Phearin’s speciality lies in developing VR technology, where he is involved in creating applications, largely for real estate clients who can now display property in the virtual sphere, something proving essential with mobility restricted due to the Covid-19 outbreak.
“On top of my main role as a VR application developer, I am also involved in the research and development department along with my Cambodian and Japanese teams.
“My other main duties include guiding my teams to successfully produce quality projects for our clients, as well as troubleshooting.
“I also train new colleagues in project management skills – and even I have to keep up with new developments to stay abreast of the ever changing technological world,” he said.
Cambodia’s digital transformation is well under way, with banks, financial institutions and SMEs rapidly utilising the tools of the technology era, embracing digitalisation to improve productivity, achieve greater customer satisfaction and cut operational costs.
With this shift having been accelerated even further with the Covid-19 outbreak, there is an increasing need for specialists in the IT sector, says Phearin, but despite the local talent being there, a lack of training has often been an issue.
“The Cambodian market indeed has strong potential as the demand for local projects and jobs is increasing, and this is why we need people skilled in CAD, 3D design and Adobe Photoshop.
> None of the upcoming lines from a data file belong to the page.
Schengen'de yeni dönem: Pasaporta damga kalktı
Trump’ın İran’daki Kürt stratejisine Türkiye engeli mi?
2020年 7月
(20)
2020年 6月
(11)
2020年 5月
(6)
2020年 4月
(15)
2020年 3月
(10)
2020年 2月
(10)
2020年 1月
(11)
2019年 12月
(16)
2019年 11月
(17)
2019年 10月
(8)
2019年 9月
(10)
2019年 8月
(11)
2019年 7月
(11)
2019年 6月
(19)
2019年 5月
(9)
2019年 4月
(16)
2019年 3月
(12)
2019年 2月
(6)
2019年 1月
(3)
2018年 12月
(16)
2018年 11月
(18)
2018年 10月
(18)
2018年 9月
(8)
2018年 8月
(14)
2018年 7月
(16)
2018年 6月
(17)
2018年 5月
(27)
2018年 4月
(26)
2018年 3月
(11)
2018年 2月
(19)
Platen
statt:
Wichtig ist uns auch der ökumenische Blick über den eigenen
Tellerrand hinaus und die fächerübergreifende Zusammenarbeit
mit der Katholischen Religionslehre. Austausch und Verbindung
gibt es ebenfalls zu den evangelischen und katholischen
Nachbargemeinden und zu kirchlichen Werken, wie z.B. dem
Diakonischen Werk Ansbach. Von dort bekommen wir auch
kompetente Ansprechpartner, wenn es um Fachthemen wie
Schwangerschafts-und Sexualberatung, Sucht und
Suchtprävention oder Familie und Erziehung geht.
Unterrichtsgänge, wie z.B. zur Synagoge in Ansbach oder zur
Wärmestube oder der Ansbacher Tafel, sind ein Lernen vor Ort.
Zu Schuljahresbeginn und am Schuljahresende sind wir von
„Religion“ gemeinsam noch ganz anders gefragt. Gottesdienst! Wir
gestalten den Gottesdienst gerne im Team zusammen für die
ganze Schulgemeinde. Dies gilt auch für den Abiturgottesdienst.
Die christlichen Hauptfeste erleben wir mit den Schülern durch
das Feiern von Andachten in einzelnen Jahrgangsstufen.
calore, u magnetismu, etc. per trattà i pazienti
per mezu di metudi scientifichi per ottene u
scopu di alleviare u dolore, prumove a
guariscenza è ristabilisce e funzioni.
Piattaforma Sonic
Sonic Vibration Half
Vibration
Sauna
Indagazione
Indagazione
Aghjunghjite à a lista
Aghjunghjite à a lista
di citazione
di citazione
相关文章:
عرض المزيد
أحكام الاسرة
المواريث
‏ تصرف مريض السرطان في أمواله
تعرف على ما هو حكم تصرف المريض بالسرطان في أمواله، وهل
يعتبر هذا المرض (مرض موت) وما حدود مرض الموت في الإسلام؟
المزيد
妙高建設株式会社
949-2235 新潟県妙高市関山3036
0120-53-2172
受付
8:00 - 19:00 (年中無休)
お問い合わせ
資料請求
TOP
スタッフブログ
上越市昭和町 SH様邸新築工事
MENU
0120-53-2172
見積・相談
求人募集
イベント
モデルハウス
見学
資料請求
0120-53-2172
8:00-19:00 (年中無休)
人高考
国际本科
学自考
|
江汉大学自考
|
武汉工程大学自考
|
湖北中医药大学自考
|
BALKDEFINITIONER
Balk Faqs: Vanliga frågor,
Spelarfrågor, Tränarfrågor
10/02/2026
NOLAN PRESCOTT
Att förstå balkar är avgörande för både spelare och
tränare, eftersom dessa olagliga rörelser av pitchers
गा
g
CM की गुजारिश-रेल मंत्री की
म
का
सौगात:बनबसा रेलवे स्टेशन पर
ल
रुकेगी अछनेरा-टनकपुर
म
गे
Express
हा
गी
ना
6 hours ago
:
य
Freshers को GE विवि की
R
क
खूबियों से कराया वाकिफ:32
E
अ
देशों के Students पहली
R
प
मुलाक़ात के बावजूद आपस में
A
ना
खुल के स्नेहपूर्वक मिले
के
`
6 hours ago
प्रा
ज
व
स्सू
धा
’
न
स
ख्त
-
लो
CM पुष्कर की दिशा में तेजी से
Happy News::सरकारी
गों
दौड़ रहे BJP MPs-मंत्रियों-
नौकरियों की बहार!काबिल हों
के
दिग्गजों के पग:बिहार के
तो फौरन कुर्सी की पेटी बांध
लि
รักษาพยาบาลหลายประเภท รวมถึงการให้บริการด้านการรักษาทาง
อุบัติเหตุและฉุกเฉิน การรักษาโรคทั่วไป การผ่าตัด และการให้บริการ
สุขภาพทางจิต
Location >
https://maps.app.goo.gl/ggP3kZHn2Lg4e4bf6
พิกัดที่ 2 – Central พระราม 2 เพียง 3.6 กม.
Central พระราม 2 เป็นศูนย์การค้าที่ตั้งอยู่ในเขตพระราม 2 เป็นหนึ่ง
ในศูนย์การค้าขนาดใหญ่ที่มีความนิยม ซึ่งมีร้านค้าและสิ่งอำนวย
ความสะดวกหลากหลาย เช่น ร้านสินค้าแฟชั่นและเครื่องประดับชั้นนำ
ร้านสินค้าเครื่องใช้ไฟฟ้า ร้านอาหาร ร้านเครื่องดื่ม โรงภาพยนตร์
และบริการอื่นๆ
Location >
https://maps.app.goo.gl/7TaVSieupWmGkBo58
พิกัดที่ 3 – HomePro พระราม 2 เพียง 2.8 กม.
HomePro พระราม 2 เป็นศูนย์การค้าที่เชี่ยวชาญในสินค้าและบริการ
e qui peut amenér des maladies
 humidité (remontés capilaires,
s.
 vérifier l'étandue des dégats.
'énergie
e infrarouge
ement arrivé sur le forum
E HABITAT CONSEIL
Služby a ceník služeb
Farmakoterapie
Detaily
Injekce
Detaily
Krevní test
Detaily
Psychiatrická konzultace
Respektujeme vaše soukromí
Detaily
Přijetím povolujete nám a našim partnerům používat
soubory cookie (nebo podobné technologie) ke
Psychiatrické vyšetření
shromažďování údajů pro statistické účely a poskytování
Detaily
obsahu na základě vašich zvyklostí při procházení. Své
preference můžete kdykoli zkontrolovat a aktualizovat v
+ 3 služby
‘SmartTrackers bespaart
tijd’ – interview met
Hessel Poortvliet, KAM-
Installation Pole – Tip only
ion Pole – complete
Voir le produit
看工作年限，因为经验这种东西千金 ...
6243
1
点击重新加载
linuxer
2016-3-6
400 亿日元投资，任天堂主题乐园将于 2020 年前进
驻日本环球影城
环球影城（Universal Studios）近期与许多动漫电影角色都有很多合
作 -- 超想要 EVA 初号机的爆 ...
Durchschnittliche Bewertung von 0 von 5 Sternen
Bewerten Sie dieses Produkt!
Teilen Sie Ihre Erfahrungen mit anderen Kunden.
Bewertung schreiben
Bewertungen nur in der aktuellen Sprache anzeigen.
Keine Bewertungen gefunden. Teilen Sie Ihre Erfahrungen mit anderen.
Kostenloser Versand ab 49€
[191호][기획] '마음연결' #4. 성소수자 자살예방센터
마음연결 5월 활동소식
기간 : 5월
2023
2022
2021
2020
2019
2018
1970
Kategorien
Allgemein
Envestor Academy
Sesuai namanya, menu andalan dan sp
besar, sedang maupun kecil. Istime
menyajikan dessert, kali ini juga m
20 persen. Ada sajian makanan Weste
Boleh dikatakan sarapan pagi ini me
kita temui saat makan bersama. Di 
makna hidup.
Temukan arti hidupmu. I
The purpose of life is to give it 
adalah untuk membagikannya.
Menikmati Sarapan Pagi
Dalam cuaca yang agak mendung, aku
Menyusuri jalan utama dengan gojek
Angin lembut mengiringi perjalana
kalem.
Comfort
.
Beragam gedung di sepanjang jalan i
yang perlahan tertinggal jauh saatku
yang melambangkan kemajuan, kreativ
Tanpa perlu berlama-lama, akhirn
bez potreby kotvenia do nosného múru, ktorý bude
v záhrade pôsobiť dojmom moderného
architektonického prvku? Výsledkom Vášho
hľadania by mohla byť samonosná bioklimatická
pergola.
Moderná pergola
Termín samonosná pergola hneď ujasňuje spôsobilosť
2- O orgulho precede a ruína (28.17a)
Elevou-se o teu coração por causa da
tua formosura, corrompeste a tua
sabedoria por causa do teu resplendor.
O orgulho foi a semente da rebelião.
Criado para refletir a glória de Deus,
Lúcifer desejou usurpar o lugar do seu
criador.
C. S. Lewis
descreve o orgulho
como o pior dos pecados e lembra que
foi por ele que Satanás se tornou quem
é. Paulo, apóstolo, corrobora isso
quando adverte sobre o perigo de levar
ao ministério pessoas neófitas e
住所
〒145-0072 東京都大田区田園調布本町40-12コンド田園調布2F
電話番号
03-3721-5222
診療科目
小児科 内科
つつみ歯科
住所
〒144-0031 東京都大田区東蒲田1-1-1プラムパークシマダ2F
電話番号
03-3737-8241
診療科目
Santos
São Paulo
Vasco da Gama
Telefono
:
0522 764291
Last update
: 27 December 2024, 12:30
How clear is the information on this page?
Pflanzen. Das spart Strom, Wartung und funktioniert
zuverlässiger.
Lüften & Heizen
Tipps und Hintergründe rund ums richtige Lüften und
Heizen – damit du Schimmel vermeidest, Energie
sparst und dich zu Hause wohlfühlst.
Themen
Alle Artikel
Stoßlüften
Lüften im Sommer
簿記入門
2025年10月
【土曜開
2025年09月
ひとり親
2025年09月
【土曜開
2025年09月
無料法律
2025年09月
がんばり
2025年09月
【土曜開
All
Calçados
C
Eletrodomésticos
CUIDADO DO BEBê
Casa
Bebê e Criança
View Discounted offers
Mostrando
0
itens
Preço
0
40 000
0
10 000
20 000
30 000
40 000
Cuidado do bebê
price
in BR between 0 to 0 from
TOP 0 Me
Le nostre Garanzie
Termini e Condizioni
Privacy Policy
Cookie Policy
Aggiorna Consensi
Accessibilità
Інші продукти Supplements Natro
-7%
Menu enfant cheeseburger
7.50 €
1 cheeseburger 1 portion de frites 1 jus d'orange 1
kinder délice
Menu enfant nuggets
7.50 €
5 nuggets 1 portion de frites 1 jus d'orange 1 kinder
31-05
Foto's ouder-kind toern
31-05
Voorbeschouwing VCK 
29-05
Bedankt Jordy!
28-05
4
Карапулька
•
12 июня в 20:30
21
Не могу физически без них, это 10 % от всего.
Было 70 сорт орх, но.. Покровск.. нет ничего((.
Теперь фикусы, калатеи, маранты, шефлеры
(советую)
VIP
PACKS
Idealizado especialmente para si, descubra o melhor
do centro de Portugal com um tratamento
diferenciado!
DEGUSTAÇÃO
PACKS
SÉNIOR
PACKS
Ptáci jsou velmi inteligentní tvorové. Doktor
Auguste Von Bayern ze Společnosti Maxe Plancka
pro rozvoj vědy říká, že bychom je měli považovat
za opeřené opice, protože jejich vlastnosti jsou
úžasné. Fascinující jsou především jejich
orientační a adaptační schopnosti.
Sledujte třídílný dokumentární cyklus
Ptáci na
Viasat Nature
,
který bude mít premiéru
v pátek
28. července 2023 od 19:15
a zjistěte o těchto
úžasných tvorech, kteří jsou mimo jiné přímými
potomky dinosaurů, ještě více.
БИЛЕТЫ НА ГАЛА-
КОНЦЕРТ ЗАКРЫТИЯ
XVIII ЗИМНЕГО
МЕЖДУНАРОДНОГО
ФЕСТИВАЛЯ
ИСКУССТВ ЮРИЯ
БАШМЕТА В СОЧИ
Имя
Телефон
But with young Cambodians currently not having the skills required, these jobs go abroad.
“So our main goal is to create awareness among young Cambodians with a passion for technology as to what is possible, with Lastmile Works having put in a lot of effort to equip young people with modern real-world skills.
“My passion and the vision of Yu Kobayashi is to make Cambodia a digital hub that creates VR technology for the rest of the world,” Phearin said.